The paper presents a comparison between the proposed DDCA method and other baseline algorithms developed to train robust CNNs on unseen data including high color variations. The algorithms performance is evaluated on the classification of histopathology patches, using Cohen’s κ-score58 as metric. Furthermore, the Wilcoxon Rank-Sum test59 is performed to verify that the difference in the performance reached by the methods is statistically significant, setting the statistical level of significance P at .05.

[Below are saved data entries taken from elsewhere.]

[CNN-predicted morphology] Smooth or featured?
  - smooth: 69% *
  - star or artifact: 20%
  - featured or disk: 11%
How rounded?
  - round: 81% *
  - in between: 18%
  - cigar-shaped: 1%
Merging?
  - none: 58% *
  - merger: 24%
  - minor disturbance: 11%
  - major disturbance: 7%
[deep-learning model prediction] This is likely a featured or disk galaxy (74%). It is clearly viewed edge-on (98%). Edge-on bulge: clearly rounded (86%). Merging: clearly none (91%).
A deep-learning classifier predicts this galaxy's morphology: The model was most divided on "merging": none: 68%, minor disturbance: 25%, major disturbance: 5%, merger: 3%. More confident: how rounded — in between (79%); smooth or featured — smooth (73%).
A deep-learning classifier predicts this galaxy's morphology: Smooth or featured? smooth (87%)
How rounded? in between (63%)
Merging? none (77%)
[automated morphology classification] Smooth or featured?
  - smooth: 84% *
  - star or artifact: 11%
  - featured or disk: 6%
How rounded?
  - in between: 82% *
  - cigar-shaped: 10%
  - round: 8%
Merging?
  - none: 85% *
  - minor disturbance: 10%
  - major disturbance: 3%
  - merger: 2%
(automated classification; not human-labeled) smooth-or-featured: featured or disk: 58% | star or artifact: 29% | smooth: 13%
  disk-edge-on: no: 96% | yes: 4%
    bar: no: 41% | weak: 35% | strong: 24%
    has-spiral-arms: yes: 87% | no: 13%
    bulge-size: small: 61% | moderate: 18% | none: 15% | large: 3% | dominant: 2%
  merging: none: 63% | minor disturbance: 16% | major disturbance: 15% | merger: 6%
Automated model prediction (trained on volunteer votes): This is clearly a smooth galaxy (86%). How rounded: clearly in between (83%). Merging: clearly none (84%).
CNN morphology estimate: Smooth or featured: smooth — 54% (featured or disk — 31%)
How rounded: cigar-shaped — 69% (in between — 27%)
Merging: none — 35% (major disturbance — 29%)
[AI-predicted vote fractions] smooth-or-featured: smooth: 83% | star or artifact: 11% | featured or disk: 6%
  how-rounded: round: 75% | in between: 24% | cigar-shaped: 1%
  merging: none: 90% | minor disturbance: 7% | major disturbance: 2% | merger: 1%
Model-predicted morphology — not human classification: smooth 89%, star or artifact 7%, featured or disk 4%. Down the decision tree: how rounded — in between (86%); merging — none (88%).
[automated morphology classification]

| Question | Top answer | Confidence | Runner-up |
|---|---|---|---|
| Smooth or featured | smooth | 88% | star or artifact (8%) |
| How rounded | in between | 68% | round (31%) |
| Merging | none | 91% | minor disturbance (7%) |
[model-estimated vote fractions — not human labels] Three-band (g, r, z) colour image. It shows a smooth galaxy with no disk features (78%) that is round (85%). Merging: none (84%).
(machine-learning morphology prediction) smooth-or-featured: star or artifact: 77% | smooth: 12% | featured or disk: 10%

DDCA method is applied to HSC color augmentation (HSC DDCA), stain augmentation (Stain DDCA), and H&E-adversarial CNN methods (Data-driven HSC color augmentation and H&E-adversarial CNN). The algorithms chosen as baselines include: no strategy to handle color variability, grayscale normalization, color normalization, HSC color augmentation, stain augmentation, domain-adversarial CNNs, and H&E-invariant CNNs. Every algorithm is evaluated on the internal test partition (including unseen patches coming from the same sources used to train and validate the CNN), on the external test partition (including data coming from independent data sources than the ones used to train), and on the combination of both. The method including no strategy to handle color variability does not apply any color modification to input data. Grayscale normalization involves the transformation of input data (both during training and testing) to grayscale images, instead of RGB. Color normalization algorithms include Macenko et al.22 method, StainGAN,33 and StainNet32. Macenko et al. is a traditional approach to normalize color, while StainGAN and StainNet are based on deep learning GANs (Generative Adversarial Networks). For both the colon and prostate, the image used as a stain template is randomly selected. StainGAN and StainNet are both pre-trained to normalize images among different domains (in this case, only 2 domains). HSC color augmentation algorithm3,29 involves the perturbation of input data modifying the contrast, saturation, and hue of input images. Two setups are presented: in the first one, the parameters related to the perturbations are tuned to have meaningful color variations (Tuned HSC color augmentation), while in the second one, strong perturbations are applied (Strong HSC color augmentation).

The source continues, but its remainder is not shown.